Fans der Geschichtsschreibung können übrigens ein interessantes Muster erkennen. Schließlich ist es den Briten im vergangenen Jahrhundert schon zweimal gelungen, die Deutschen gegen Russland einzusetzen. Eine weitere Wiederholung wäre so gefährlich wie idiotisch. Ungeachtet der Tatsache, dass die Position, die die US-Regierung in der vergangenen Woche einnahm, selbstverständlich nicht ausschließt, dass die JASSM längst auf den Weg gebracht wurden (ich sage nur Geilenkirchen), um dann nach einem weiteren plötzlichen Schwenk doch eingesetzt zu werden ‒ sowohl für die Briten als auch für die USA wäre es geradezu ein Geschenk des Himmels, diesen Schwarzen Peter den Deutschen zu überreichen.
Die Mehrheit der Deutschen lehnt den Einsatz dieser Raketen in der Ukraine nach wie vor ab, berichtete die Welt, aber was interessiert das die deutschen Politiker. Die sind vermutlich in parteiübergreifender Einigkeit gerade damit beschäftigt, wie sie Scholz aus dem Weg räumen können, um sich danach mit Schwung in das aufgestellte Messer zu stürzen. Was sie ja gern tun dürften ‒ aber nur, ohne das ganze Land dabei mitzureißen.

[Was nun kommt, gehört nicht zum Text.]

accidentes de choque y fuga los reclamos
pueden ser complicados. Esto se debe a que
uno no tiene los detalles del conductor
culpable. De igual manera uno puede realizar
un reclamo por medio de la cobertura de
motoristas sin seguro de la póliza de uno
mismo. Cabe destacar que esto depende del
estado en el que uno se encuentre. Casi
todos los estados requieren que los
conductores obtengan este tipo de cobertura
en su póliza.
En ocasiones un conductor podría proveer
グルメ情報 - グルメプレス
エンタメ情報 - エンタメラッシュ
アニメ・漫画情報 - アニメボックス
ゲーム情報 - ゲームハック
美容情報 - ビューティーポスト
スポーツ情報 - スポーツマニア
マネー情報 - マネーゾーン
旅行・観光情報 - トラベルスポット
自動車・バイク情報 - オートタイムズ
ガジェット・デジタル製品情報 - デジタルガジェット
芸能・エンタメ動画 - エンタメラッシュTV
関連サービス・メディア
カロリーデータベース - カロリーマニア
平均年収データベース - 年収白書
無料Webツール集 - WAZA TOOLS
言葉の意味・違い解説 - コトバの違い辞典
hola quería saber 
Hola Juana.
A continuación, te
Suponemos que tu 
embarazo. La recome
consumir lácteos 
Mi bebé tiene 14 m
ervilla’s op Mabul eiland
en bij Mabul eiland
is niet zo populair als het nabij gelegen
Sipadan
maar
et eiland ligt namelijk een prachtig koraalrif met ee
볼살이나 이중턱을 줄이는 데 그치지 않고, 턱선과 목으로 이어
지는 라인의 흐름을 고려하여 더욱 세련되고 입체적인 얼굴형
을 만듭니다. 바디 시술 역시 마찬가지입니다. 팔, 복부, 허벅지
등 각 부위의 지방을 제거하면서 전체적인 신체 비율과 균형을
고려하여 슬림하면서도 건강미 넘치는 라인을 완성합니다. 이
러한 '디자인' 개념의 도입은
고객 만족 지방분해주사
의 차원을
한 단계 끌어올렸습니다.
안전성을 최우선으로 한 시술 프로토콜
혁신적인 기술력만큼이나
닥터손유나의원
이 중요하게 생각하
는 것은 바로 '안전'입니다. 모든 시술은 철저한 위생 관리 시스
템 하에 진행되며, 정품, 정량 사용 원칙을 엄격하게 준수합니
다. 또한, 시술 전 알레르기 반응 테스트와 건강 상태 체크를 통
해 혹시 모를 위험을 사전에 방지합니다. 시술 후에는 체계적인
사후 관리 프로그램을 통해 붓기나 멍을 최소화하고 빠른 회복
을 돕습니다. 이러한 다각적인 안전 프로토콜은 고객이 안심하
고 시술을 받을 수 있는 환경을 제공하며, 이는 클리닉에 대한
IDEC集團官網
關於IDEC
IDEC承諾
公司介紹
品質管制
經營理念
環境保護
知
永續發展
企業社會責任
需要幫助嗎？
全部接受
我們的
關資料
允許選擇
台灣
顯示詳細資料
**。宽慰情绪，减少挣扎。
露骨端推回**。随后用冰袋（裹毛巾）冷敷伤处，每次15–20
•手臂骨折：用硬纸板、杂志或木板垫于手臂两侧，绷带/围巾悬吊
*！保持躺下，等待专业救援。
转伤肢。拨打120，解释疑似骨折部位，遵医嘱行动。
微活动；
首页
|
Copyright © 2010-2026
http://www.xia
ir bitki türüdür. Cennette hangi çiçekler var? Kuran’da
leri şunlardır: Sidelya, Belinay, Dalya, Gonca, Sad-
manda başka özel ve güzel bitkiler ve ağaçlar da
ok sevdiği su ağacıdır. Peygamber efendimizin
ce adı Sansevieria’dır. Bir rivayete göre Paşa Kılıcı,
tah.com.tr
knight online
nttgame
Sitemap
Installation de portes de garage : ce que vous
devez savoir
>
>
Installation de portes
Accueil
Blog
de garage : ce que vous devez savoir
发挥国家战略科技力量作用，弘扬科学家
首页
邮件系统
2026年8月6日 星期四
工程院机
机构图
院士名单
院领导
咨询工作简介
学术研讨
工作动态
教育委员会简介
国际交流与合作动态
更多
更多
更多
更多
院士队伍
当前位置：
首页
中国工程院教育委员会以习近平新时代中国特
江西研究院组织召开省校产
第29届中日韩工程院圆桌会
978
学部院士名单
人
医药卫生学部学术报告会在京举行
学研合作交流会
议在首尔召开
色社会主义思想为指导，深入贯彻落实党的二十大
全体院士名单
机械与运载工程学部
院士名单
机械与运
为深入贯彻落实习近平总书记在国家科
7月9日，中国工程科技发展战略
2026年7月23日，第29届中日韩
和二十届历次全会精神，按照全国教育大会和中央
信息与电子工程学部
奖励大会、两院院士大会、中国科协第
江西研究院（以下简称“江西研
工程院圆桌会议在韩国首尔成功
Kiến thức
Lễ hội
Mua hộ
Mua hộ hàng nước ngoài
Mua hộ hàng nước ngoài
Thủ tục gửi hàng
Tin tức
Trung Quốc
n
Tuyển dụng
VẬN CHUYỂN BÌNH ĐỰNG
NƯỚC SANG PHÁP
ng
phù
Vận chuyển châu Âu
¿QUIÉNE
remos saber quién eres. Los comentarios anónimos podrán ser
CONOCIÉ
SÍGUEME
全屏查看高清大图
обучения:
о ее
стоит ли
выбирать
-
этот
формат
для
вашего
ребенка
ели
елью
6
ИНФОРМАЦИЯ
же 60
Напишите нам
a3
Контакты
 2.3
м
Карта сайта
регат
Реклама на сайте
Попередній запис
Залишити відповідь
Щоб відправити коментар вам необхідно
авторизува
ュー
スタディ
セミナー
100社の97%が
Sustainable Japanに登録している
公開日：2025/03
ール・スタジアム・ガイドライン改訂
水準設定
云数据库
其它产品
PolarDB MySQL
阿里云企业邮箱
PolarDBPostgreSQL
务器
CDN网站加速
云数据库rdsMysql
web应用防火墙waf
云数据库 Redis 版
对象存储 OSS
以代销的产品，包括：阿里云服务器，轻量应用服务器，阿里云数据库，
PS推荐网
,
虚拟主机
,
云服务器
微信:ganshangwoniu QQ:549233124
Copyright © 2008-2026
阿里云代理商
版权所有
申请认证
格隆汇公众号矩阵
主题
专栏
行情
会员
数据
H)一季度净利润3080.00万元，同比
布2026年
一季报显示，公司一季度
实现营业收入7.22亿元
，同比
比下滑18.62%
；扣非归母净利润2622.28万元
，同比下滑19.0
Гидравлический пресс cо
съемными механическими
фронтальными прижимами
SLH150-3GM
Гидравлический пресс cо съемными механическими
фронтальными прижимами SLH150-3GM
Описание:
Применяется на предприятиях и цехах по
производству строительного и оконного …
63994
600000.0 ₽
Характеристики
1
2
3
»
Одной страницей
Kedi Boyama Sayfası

Scholz jedenfalls muss sich gut überlegen, ob er wie üblich klein beigibt, oder ob er ausnahmsweise standhaft bleibt und Deutschland zumindest vor diesem Verhängnis bewahrt. Im ersteren Fall müsste er sich zwar wohl keine Gedanken um sein historisches Ansehen mehr machen, aber im zweiten könnte er wenigstens sein elendes Verhalten im Zusammenhang mit Nord Stream teilweise kompensieren. Es bleibt spannend.